No one would blame me for leaving the capital at a time like this. And after the crisis had passed, we could say Mrs. Hamilton simply can’t abide Philadelphia, but the secretary visits his children at the Schuyler home from time to time . . .
That’s how it was done in high circles. Perhaps I could make that choice. Perhaps I would make that choice. But I was not ready to make it today. “We can rent a summer house a few miles outside the city,” I suggested. “Close enough that you can return for work if need be.” Encouraged by his nod of agreement, I added, “And I could ride with you, some days. Except for the few free blacks in the city who volunteered, nurses in Philadelphia cannot be had for any price. I’ll help tend the sick.”
“I cannot allow that. You’re a mother with small children, and there’s no known immunity to the disease.”
Alas, he had no immunity to it either.
The next day, returning from his office at the treasury, he made it only two steps into the front door before falling to his knees and retching into a brass urn that normally held umbrellas. And at the head of the stairs, I nearly stumbled in an effort to get to him. “Alexander!”
We left that night by carriage, the children piled atop one another like cordwood. Hamilton followed on horseback at a distance, fevered a
nd sick, his back throbbing with pain. We made it only as far as our rented summer house two and a half miles from town before he was in a near delirium.
Please God don’t let him die, I prayed, a panic seizing me. Whatever our troubles, I couldn’t bear for him to die. Perhaps especially because of our troubles, and all that remained unresolved between us. I sent straightaway for a physician who was, by happenstance, an old friend of my husband’s from the West Indies.
“Am I done for, Neddy?” Hamilton asked Dr. Stevens. Glowing with fever, my husband complained of aches in his swollen kidneys.
“It’s yellow fever,” the doctor said. “Which means you may seem to get better, but that is the crucial time.”
He didn’t have to explain why. It was only after sufferers of this ailment seemed to recover that they would suddenly jaundice, spew blood and black vomit, and die. And so the doctor said to me, “Send the children far away. All of them. Even the baby.”

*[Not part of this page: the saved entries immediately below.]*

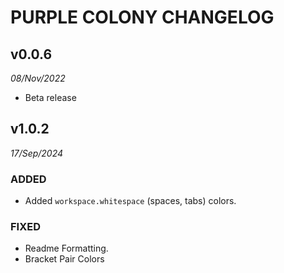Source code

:# PURPLE COLONY CHANGELOG

## v0.0.6
*08/Nov/2022*

- Beta release


## v1.0.2
*17/Sep/2024*

### ADDED
- Added `workspace.whitespace` (spaces, tabs) colors.

### FIXED
- Readme Formatting.
- Bracket Pair Colors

I’d already sequestered the children in an adjoining house, bringing meals to the door and waving at the window, never letting them get close enough to spread the contagion. The mother in me refused the idea of sending my frightened children away in such perilous times—especially little Johnny, so recently weaned.
Sending them away felt like asking me to amputate a limb. But I’d learned during the war that sometimes amputation was necessary. Alexander was in no condition to make the choice, so it fell to me to speak very frankly with my eleven-year-old son, who would have to manage his siblings all on his own. “Philip, I need you to take your brothers and sisters to the Pastures.”
My son’s eyes went wide. “By myself?”
The fear on his face nearly broke my heart, but I couldn’t let him see that I shared it. “If you can drive the carriage as far as Germantown, you can stay with friends there. It’s only a few miles and your grandpapa will send a servant to fetch you the rest of the way. You can watch over the little ones and manage the horses just that far, can’t you?”